It’s been a turbulent week for oil prices. Crude prices have ranged from a high of $49.16 on Monday to a low of $46.46 on Thursday, a range of $2.70, or over 5% during the week. Compared to Monday’s open, prices have fallen $1.86 (3.8%) this week. On a weekly basis, prices have fallen between Monday’s opening price and Friday’s opening price for three weeks now. During late June through July, prices rose for five straight weeks, gaining $7.70; over the last three weeks, prices have given up $3.83, roughly half, of those gains.
Refined products have also fallen this week, though with less force. Heating oil prices opened at $1.5802, down 5 cents (3.1%) from their opening price on Monday. Gasoline has performed more strongly, losing just 2.2 cents (1.4%) this week, likely because gasoline prices fell so precipitously last week.

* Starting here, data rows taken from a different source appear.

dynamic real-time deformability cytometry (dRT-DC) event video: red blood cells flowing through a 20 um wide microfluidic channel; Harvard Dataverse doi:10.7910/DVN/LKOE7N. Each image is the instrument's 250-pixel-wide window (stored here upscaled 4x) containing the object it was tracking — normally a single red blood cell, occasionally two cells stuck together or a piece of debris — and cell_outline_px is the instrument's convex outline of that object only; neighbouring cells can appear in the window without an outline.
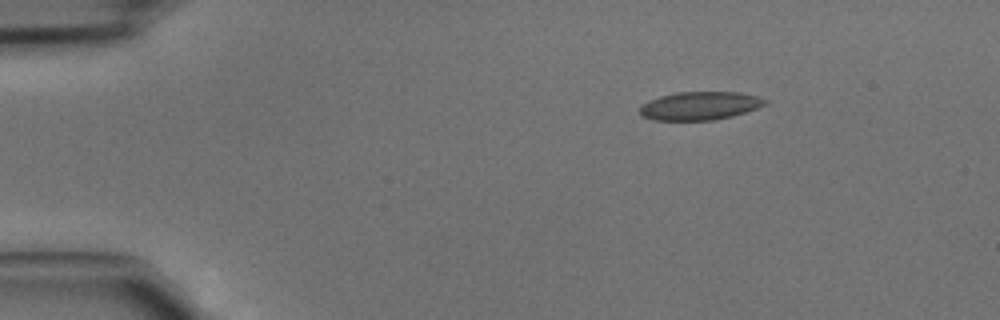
{"species": "common noctule bat (a hibernating species)", "species_latin": "Nyctalus noctula", "temperature_condition": "cold", "stored_images_in_passage": 39, "camera_frame_rate_fps": 3000, "um_per_image_px": 0.085, "animal": {"sex": "male", "body_mass_g": 15.6}, "frame": {"image": 1, "passage_image": 1, "time_ms": 0.0, "image_size_px": [1000, 320], "cell_outline_px": [[768, 104], [732, 116], [712, 120], [652, 120], [640, 116], [640, 104], [648, 100], [660, 96], [676, 92], [740, 92], [756, 96], [768, 100]], "centroid_in_image_um": [59.45, 8.99], "position_along_channel_um": 25.6, "area_um2": 20.75}}
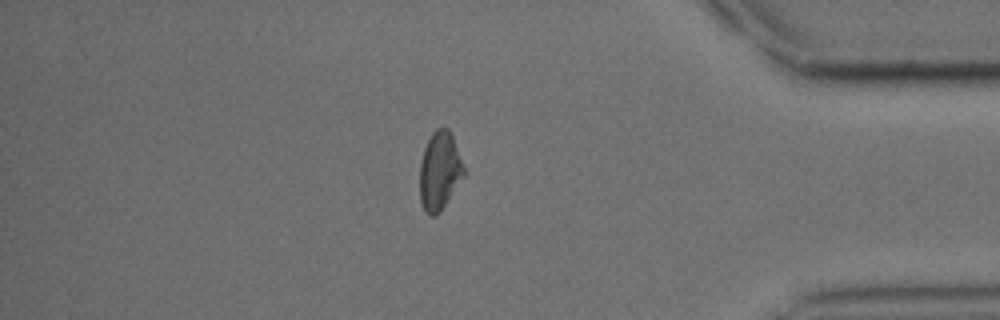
{"frame": {"image": 2, "passage_image": 33, "time_ms": 10.667, "image_size_px": [1000, 320], "cell_outline_px": [[464, 176], [440, 212], [436, 216], [428, 216], [424, 212], [420, 200], [420, 164], [424, 148], [432, 132], [436, 128], [448, 128], [452, 136], [464, 168]], "centroid_in_image_um": [37.34, 14.57], "position_along_channel_um": 397.9, "area_um2": 20.0}}
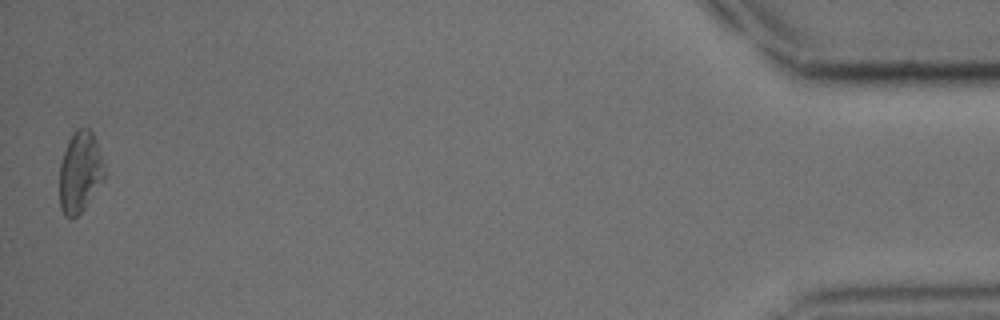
{"frame": {"image": 3, "passage_image": 39, "time_ms": 12.667, "image_size_px": [1000, 320], "cell_outline_px": [[104, 180], [84, 208], [72, 220], [64, 216], [60, 208], [60, 164], [68, 140], [72, 132], [76, 128], [88, 128], [92, 132], [96, 140], [100, 152], [104, 168]], "centroid_in_image_um": [6.79, 14.63], "position_along_channel_um": 428.4, "area_um2": 21.21}}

The week got off to a slow start when reports indicated a slowing of Chinese oil demand. Refinery utilization and imports were down significantly, leading markets to fear a slowdown of global oil growth. The IEA expects demand to grow by 1.4 MMbbls in 2017, outpacing production growth, but a significant change in demand could alter these numbers. Without strong demand, inventories will remain high, putting a lid on prices.
Markets were perplexed on Wednesday when crude inventories saw the largest draw of the year, falling 8 MMbbls. Yet following the EIA announcement, markets fell significantly. Although the headline news from the report was firmly bullish, the details were bearish. U.S. production continues rising, and is now within a stone’s throw of hitting record highs. As global production rises, markets are watching to see whether inventories will continuously be drawn down after the summer demand seasons closes in a few weeks.